PS - there's two 't's in scottish. and why are you furious?
But it's a valid argument that stems from the logic of Intelligent Design. If one set of complex/efficient features can be attributed to a designer, then another set of uncomplicated/inefficient features should be attributable to either a lousy designer or to no designer at all! As Deamiter said, if you can attribute any feature, no matter how complex or efficient, to design, then the notion of Intelligent Design has become useless because it explains nothing in its attempt to explain everything!I'm sorry, I'm not really trying to argue either way, I'm just tired of this "stupid designer" argument.

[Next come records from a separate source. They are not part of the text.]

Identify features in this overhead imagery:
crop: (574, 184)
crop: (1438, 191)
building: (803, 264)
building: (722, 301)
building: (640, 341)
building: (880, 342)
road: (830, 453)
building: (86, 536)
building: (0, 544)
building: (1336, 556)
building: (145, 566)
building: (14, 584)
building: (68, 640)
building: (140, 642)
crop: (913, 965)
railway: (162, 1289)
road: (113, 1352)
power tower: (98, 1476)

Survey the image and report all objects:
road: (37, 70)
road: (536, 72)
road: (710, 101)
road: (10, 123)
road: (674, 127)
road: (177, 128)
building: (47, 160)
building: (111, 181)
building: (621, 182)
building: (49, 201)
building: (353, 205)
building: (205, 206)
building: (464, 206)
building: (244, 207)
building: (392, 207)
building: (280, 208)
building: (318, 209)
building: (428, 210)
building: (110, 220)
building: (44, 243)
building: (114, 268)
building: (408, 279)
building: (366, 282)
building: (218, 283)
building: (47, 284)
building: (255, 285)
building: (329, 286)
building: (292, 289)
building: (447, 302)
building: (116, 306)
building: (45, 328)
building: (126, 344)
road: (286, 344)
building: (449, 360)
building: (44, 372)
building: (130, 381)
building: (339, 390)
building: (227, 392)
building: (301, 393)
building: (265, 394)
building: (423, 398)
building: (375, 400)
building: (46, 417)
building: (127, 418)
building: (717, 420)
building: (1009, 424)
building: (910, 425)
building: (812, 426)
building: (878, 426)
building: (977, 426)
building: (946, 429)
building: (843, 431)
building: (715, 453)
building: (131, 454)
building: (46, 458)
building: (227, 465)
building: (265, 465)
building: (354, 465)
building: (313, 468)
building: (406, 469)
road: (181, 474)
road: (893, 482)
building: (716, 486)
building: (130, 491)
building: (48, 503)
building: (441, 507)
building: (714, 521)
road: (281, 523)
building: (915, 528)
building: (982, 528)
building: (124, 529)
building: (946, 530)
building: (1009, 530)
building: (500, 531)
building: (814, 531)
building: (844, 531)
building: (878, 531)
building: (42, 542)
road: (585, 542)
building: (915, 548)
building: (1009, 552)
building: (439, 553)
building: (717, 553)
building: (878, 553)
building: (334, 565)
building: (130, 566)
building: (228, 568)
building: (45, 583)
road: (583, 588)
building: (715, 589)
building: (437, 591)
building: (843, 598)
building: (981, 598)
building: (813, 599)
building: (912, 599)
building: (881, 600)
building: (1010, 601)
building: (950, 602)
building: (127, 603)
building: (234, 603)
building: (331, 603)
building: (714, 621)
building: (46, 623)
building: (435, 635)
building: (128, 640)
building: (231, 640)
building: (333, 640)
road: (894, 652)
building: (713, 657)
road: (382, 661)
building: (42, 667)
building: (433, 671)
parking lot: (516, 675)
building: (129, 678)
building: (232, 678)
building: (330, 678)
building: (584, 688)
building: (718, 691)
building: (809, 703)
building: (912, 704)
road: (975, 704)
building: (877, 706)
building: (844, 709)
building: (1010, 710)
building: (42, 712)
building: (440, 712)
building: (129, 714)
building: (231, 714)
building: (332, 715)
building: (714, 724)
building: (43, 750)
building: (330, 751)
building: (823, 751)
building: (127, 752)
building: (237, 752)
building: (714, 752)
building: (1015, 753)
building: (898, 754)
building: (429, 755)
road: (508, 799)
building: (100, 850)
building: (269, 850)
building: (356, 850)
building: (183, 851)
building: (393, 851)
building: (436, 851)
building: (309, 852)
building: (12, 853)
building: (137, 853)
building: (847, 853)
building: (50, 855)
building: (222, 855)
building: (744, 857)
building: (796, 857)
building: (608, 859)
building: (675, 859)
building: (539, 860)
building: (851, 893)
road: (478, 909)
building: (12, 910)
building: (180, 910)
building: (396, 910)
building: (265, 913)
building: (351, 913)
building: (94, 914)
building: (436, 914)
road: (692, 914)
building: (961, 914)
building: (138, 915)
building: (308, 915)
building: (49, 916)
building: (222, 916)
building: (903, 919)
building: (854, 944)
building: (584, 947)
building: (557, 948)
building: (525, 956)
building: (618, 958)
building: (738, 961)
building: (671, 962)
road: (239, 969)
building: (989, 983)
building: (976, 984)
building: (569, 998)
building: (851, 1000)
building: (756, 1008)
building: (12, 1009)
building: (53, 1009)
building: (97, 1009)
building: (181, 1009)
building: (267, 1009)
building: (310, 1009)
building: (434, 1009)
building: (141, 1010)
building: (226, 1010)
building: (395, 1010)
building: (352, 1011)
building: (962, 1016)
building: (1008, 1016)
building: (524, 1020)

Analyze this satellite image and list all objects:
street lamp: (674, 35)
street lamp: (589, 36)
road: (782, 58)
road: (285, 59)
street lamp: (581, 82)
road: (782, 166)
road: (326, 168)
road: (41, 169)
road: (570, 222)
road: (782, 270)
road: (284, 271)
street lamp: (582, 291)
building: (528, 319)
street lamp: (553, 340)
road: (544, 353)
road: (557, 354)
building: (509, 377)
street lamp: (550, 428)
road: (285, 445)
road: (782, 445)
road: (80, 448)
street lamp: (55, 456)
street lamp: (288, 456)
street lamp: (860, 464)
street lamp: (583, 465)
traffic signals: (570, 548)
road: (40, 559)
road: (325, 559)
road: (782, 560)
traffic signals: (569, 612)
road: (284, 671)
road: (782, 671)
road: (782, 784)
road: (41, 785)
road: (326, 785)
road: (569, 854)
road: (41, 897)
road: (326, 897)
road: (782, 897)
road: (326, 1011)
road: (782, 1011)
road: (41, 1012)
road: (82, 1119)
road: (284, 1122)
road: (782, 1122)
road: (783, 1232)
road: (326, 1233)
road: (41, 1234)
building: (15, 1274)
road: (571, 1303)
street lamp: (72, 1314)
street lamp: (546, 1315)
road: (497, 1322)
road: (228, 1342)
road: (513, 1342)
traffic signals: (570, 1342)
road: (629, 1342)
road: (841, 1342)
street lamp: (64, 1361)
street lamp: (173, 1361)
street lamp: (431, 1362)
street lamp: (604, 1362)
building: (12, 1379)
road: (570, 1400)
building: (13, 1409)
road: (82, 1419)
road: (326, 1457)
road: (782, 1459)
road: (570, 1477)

But it's a valid argument that stems from the logic of Intelligent Design. If one set of complex/efficient features can be attributed to a designer, then another set of uncomplicated/inefficient features should be attributable to either a lousy designer or to no designer at all! As Deamiter said, if you can attribute any feature, no matter how complex or efficient, to design, then the notion of Intelligent Design has become useless because it explains nothing in its attempt to explain everything!
That's why its best to get rid of the idea altogether, rather than box God into arguments for complexity. God is in everything: the simple and the complex. We must take that much on faith.